Uzun süredir seçimlerin kaderini terör ve bölücülük tehdidi belirliyor. İktidarlar için PKK'yı göstererek seçim kazanmak en kestirme yol. Her seçim dönemi terör örgütü gündemin birinci sırasına yerleştiriliyor, seçim bittikten sonra gündemden düşürülüyor.

Özellikle milliyetçileri teslim almanın yolu bölücülük hapını içirmekten geçiyor. Terör örgütü önlerine konarak "ya onlar ya biz" deniliyor. İradeleri bölünme korkusu ile teslim alınıyor.

Vatandaş tüm dikkatleri ile PKK'ya bakarken, beşli çeteye ihaleler akmaya devam ediyor.

Vatandaş vatana sahip çıkmaya çağrılırken, teşvikler, krediler yandaşlara gidiyor.

Toplum bölünme korkusunda boğulurken, o korkuyu pompalayanlar kendi kasalarını dolduruyor.

Biz milletçe PKK'ya bakarken, bu ülkenin kaynakları, fabrikaları, değerleri bir bir yağmalanıyor.

Milliyetçiler vatanı korumaya, terör örgütünün karşısında durmaya çağrılırken, milyonlarca sığınmacı vatana ortak ediliyor.

Bu olumsuzluklar hiç mi milliyetçiliğin  ilgi alanına girmiyor?

İnsanlar vatanı koruduğunu sanırken, bu yağma, çalma, kayırma ve rüşvet düzenine bekçilik ediyor. PKK gösterilerek düzene jandarmalık yaptırılıyor.

14 Mayıs seçimlerine kadar Millet İttifakını zorda bırakmak için Ahmet Türk'ler, Sırrı Sakık'lar, Pervin Buldanlar, Mithat Sancar'lar, Kandil'deki terör baronları durup dinlenmeden konuştular. Demirtaş bırakılacak, özerklik olacak diyerek futbol tabiriyle ters köşeye yatırıcı propaganda yaptılar. Seçim bitti, görevleri bitince de seslerini kesip kenara çekildiler. Her şey o korku üzerinden siyaset yapmak isteyenlere destek içindi. Ne yazık ki içimizden bir çoğunu aldattılar.

Milliyetçilik bir bütünleştirme doktrinidir.
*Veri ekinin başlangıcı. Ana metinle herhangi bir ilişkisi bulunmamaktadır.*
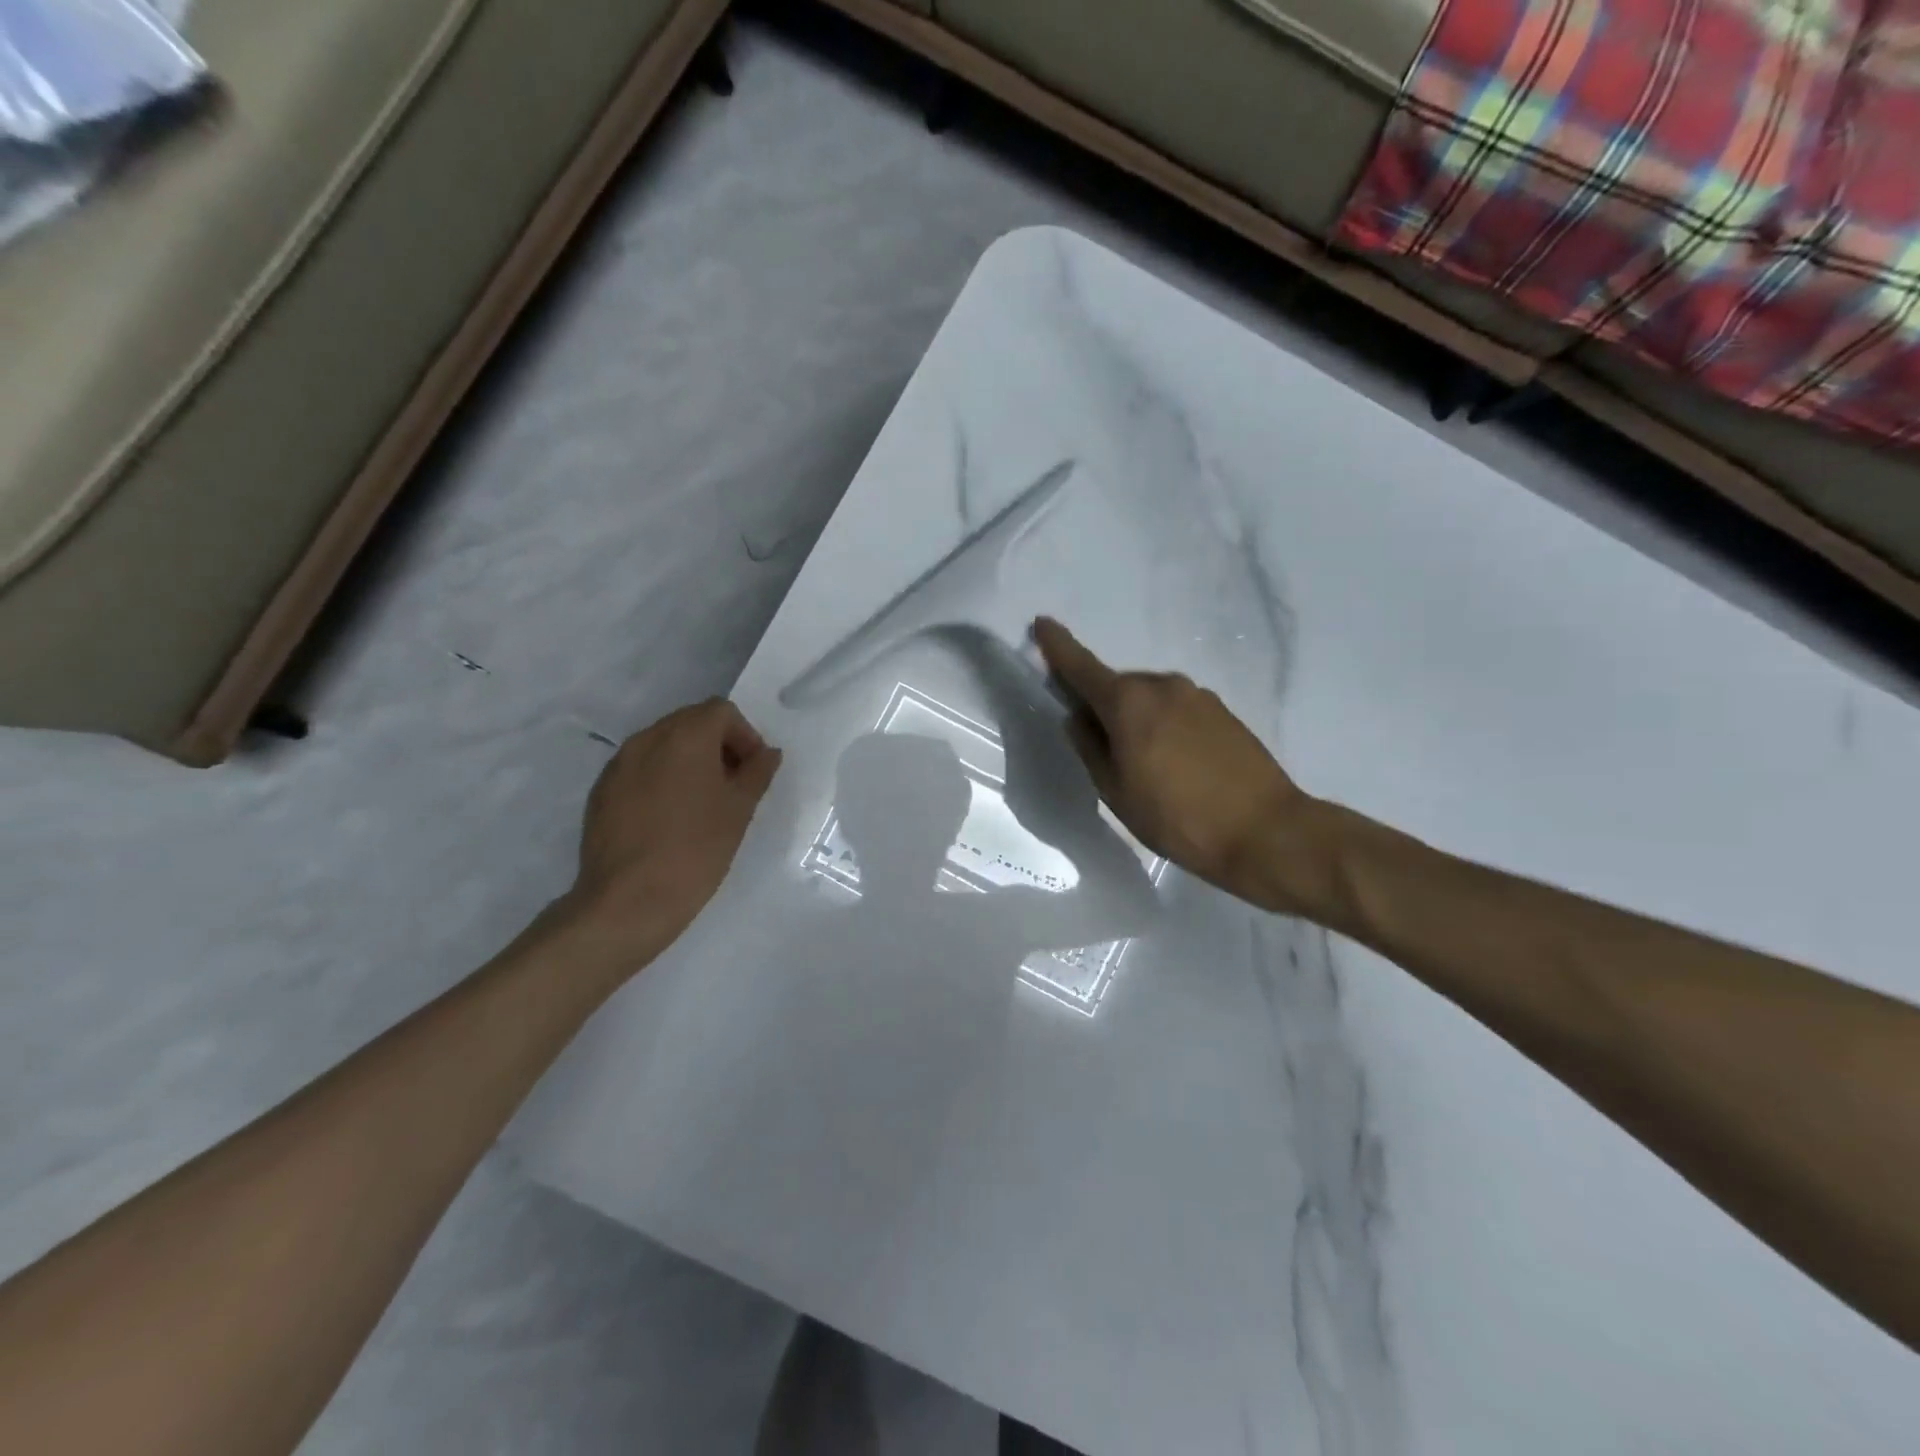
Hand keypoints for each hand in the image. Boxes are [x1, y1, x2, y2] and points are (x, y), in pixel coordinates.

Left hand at [556, 699, 782, 970]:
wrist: (629, 900)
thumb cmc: (696, 849)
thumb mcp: (739, 810)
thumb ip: (757, 772)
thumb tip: (767, 753)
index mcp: (685, 736)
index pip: (721, 711)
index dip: (744, 736)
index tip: (752, 771)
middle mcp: (647, 739)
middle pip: (690, 722)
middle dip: (717, 745)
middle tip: (732, 785)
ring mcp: (618, 764)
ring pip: (662, 745)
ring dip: (688, 761)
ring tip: (701, 803)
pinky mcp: (601, 791)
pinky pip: (639, 769)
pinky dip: (660, 779)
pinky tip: (669, 818)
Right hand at [1032, 618, 1319, 910]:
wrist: (1264, 832)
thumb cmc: (1176, 817)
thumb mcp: (1116, 791)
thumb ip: (1090, 747)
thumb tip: (1078, 718)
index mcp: (1128, 702)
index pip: (1081, 666)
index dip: (1057, 646)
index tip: (1041, 624)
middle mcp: (1163, 685)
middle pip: (1117, 686)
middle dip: (1102, 705)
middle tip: (1104, 750)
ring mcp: (1197, 695)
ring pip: (1149, 698)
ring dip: (1137, 719)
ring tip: (1145, 766)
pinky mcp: (1223, 711)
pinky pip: (1177, 709)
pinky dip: (1164, 725)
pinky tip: (1176, 764)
Vatan tehlikede olduğunda onu her şeyin öncesine almaktır. Lakin tehdit sadece terörden gelmiyor. Bölücülüğe çanak tutan, ülkeyi tehlikeye atan en az terör örgütü kadar tehlikeli başka şeyler de var. PKK'nın savunduğu ve hedeflediği şeyleri savunan başka parti veya partiler de var. Vatandaşın dikkatini PKK'ya çeken iktidar, aynı menzile yürüyen  bir başka partiyi meclise taşıdı.

Bölücülüğün bizden ondanı olmaz. Bir ülkenin kaynaklarının yağmalanması, demografik yapısının değiştirilmesi, iktidarda kalmak için Arap ülkelerinden oy taşınması, ekonomisinin bozulması, insanlarına parti aidiyetine göre muamele edilmesi, servet dağılımının bozulması da  vatanı tehlikeye atmanın başka şekilleridir. PKK'yı görüp bunları görmemek milliyetçilik değil, bütün bu olumsuzluğu yapanlara erketelik yapmaktır.

PKK iktidara sıçramanın yahut seçimleri etkilemenin bir aracı olmaya devam ettiği müddetçe onu bitirmek hiç bir zaman birinci öncelik olmayacaktır. İktidar yumurtlayan bir örgütü kim bitirmek ister? Seçim döneminde her gün konuşan örgüt baronlarının tavrı bu örgütün derdinin aslında -Kürtlük- olmadığının en açık kanıtıdır.Üzücü olan milliyetçilerin bu orta oyununa gelmeleri, bu tuzağa düşmeleridir.

Vatanı koruma adı altında, bir defa daha sisteme ve onun bugünkü sahiplerine bekçilik edildi. Oysa milliyetçi idrakin, tehdidin sadece PKK'dan gelmediğini görmesi gerekirdi. Biz PKK'ya bakarken onlar saltanatlarını daha da pekiştirdiler.